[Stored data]
━━━━━━━━━━━━━━━━━━━━

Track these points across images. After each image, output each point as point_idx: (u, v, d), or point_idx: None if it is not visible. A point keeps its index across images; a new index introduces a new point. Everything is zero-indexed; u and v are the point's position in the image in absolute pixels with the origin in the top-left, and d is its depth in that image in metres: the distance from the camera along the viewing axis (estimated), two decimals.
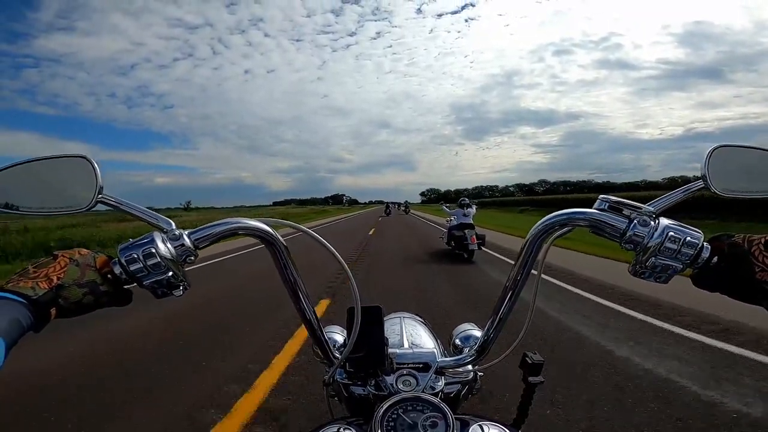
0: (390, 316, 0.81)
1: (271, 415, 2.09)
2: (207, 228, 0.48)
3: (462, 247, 7.59)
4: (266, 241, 0.50)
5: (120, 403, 2.25)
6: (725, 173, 0.46)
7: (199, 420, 2.06)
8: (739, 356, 2.74)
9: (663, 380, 2.40)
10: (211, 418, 2.07)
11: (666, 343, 3.06)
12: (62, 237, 11.16)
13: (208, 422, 2.03)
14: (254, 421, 2.04)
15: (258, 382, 2.47)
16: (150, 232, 0.45)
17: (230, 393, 2.33)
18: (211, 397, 2.27)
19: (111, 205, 0.46)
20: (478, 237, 7.49)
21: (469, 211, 8.10)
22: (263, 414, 2.11)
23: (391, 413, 0.48)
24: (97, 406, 2.22)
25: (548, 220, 0.48)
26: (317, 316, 0.58)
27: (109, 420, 2.09)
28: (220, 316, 4.04)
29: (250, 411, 2.13)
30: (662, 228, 0.43)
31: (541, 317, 3.66)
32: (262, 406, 2.19)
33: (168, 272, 0.44)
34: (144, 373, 2.66)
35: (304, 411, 2.13)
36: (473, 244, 7.39)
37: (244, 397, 2.27)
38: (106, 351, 3.09)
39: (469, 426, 0.48)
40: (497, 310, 0.56)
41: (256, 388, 2.39)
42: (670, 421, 1.98)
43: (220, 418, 2.07)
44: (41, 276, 0.40)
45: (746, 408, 2.06)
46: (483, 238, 7.65)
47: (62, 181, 0.47)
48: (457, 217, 8.13)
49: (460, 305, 4.30)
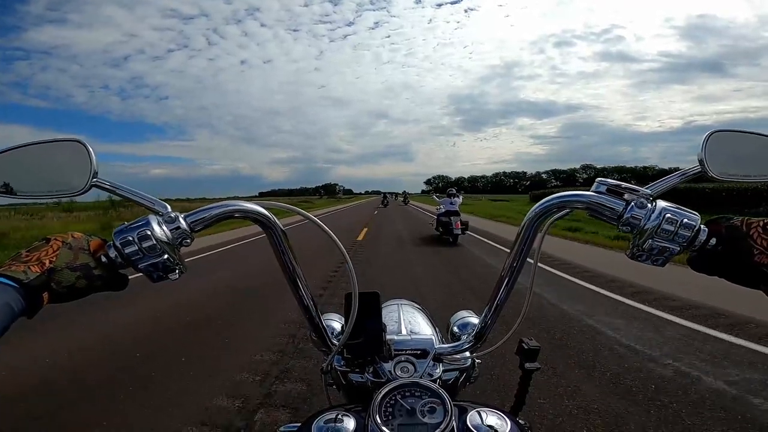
0: (388, 303, 0.81)
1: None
2: (203, 210, 0.47)
3: (448, 231, 8.59)
4: (264, 225, 0.50)
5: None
6: (722, 157, 0.46)
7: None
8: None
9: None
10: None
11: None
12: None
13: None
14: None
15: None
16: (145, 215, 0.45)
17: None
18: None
19: (106, 188, 0.46)
20: (462, 223, 8.51)
21: (455, 200, 9.05)
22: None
23: (390, 399, 0.49)
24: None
25: (545, 204, 0.48)
26: (315, 303, 0.57)
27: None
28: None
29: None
30: (659, 210, 0.43)
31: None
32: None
33: (164, 255, 0.43)
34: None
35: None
36: (457, 229, 8.40)
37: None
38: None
39: (467, 412, 0.48)
40: (494, 297, 0.56)
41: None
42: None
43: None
44: (33, 260, 0.39)
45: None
46: (466, 224, 8.69)
47: (57, 165, 0.46)
48: (445, 206, 9.01)
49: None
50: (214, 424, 2.01)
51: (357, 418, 0.49)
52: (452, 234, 8.51)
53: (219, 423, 2.02)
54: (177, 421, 2.04)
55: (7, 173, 0.45)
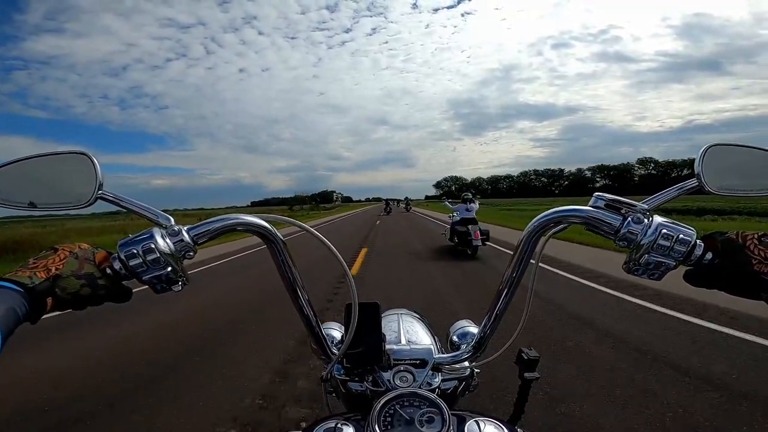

━━━━━━━━━━━━━━━━━━━━

* _YOUR GOAL_: Return each entry exactly as it appears above, but exclude the pictures.

* _OUTPUT BELOW_:
Track these points across images. After each image, output each point as point_idx: (u, v, d), or point_idx: None if it is not visible. A point keeps its index across images; a new index introduces a new point. Everything is zero-indexed; u and v are the point's position in the image in absolute pixels with the origin in the top-left, and d is its depth in that image in metres: the distance from the camera along the viewing axis (estimated), two decimals.
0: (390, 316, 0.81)
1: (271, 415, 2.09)
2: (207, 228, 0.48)
3: (462, 247, 7.59)
4: (266, 241, 0.50)
5: (120, 403, 2.25)
6: (725, 173, 0.46)
7: (199, 420, 2.06)
8: (739, 356, 2.74)
9: (663, 380, 2.40)
10: (211, 418, 2.07)
11: (666, 343, 3.06)
12: (62, 237, 11.16)
13: (208, 422, 2.03)
14: (254, 421, 2.04)
15: (258, 382, 2.47)
16: (150, 232, 0.45)
17: (230, 393, 2.33)
18: (211, 397, 2.27)
19: (111, 205, 0.46)
20: (478, 237, 7.49)
21: (469, 211, 8.10)
22: (263, 414, 2.11)
23: (391, 413, 0.48)
24: (97, 406, 2.22)
25: (548, 220, 0.48)
26: (317, 316, 0.58)
27: (109, 420, 2.09)
28: (220, 316, 4.04)
29: (250, 411, 2.13)
30: (662, 228, 0.43)
31: (541, 317, 3.66)
32: (262, 406, 2.19)
33: (168, 272, 0.44)
34: (144, 373, 2.66)
35: (304, 411, 2.13)
36: (473, 244, 7.39)
37: (244, 397, 2.27)
38: (106, 351, 3.09)
39: (469, 426, 0.48)
40: (497, 310, 0.56)
41: (256, 388, 2.39)
42: (670, 421, 1.98)
43: (220, 418, 2.07)
44: (41, 276, 0.40)
45: (746, 408, 2.06)
46: (483, 238, 7.65)
47: (62, 181, 0.47)
48: (457, 217, 8.13)
49: (460, 305, 4.30)
0: (388, 303, 0.81)
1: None
2: (203, 210, 0.47)
3: (448, 231, 8.59)
4: (264, 225, 0.50)
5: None
6: (722, 157, 0.46)
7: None
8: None
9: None
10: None
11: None
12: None
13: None
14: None
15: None
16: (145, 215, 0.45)
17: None
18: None
19: (106, 188, 0.46)
20: (462, 223, 8.51)
21: (455, 200, 9.05)
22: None
23: (390, 399, 0.49)
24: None
25: (545, 204, 0.48)
26: (315, 303, 0.57)
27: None
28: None
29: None
30: (659, 210, 0.43)
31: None
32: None
33: (164, 255, 0.43)
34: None
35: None
36: (457, 229, 8.40)
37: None
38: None
39: (467, 412, 0.48)
40: (494, 297, 0.56)
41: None
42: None
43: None
44: (33, 260, 0.39)
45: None
46: (466, 224, 8.69)
47: (57, 165, 0.46)
48: (445, 206, 9.01)
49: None
50: (214, 424, 2.01)
51: (357, 418, 0.49)
52: (452, 234, 8.51)
53: (219, 423, 2.02)
54: (177, 421, 2.04)
55: (7, 173, 0.45)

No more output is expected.